Remember the heady time of the anthrax case, when the Post devoted 32 chapters to the riveting drama of airborne spores invading big-time news networks, District postal workers, and one “person of interest” who turned out all innocent?
OK. Maybe not. Nearly seven years old, the anthrax case had the misfortune of terrorizing citizens between 9/11 and the Sniper. The case consumed very few other than the more intense strains of the scientific community, the creators of www.anthraxinvestigation.com and the friends and relatives of the wronged “person of interest” Steven Hatfill.
So this morning it came as a shock that law enforcement were still on the case.
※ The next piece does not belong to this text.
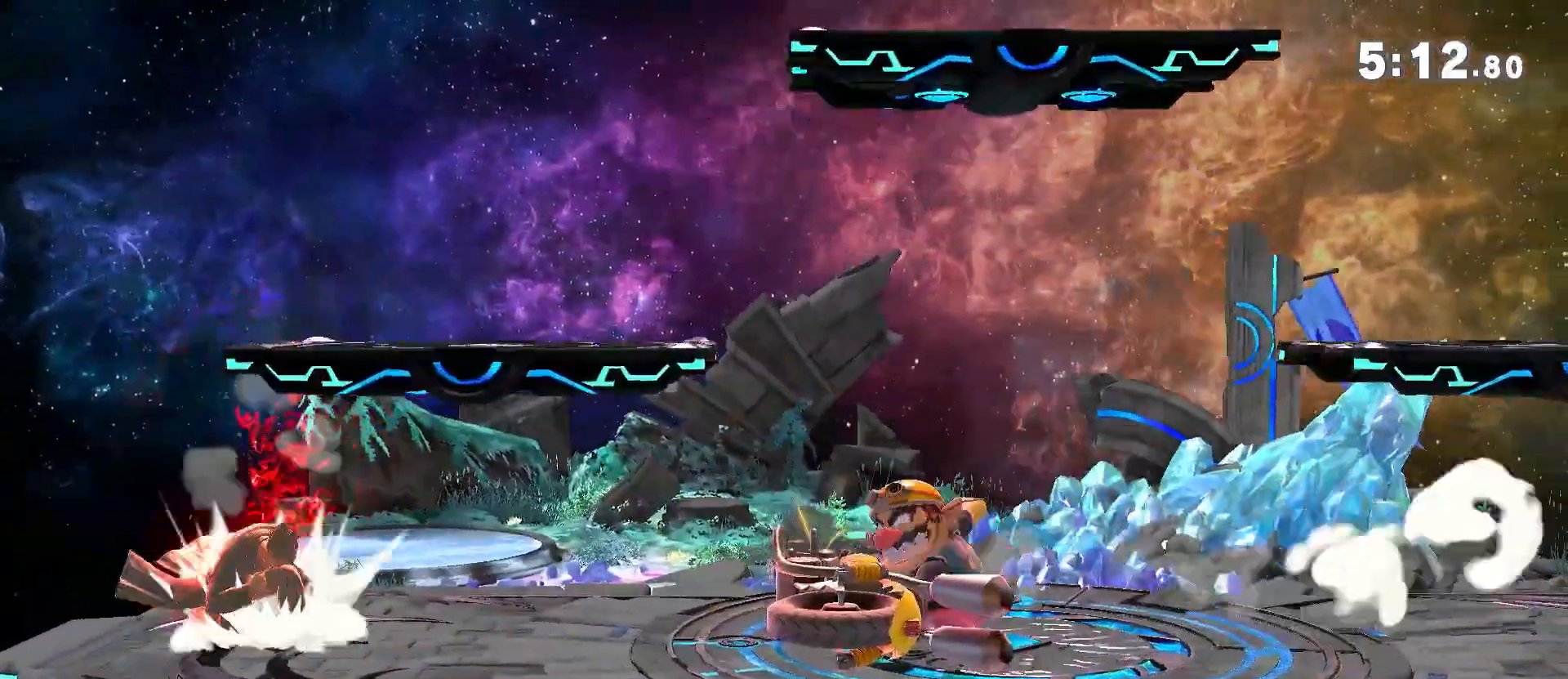
{"buttons": [], "left_stick": "left", "right_stick": "center", "events": [[50, "left_stick", "center"], [117, "left_stick", "left"], [250, "left_stick", "center"], [483, "left_stick", "left"]]}
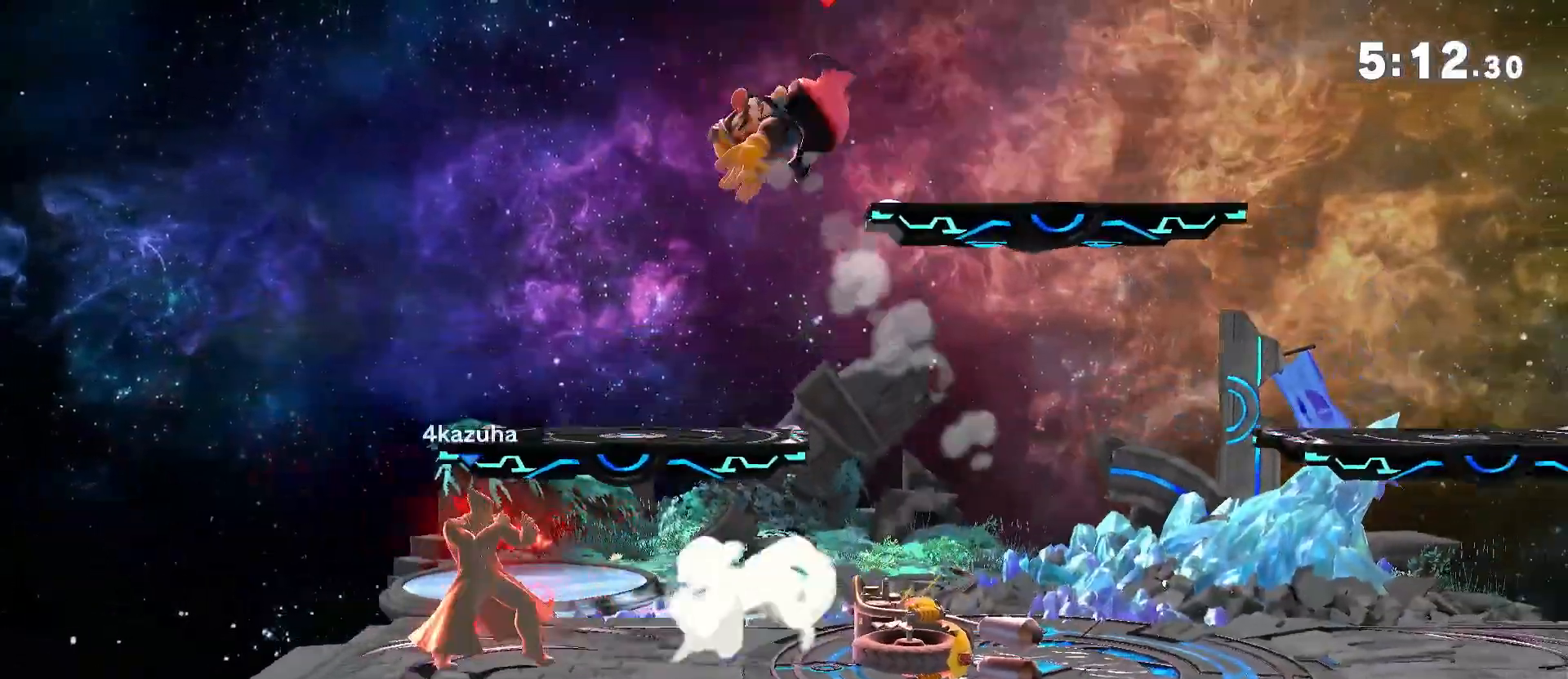
{"buttons": [], "left_stick": "right", "right_stick": "center", "events": [[67, "left_stick", "center"], [217, "left_stick", "right"], [250, "right_stick", "down"], [317, "right_stick", "center"], [350, "left_stick", "center"], [417, "left_stick", "right"], [433, "right_stick", "down"], [500, "right_stick", "center"]]}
I read the Post‘s lead:
A Maryland bioweapons expert, who prosecutors were on the verge of linking to 2001 anthrax attacks that killed five people and terrorized the country, has died — apparently by suicide, according to a report in the Los Angeles Times.
Wow. I thought: Hatfill killed himself. All the media ever talked about was Hatfill. He had been pursued and pursued. The FBI tailed him. I spent time as a passenger in his world, hanging out with him at his home and generally taking in the utter terror of being called “a person of interest.” You can read that story here. Hatfill would get his revenge—a $2.8 million settlement with the Department of Justice made formal a few weeks ago.
Now we have a new person of interest—a dead man named Bruce E. Ivins, 62. According to the Post story a grand jury had been interviewing his colleagues. The Post writes: “Investigators were tightlipped in part because the investigation is ongoing, and also because of their experience with another onetime suspect in the notorious case.”
The anthrax case is now more riveting than ever.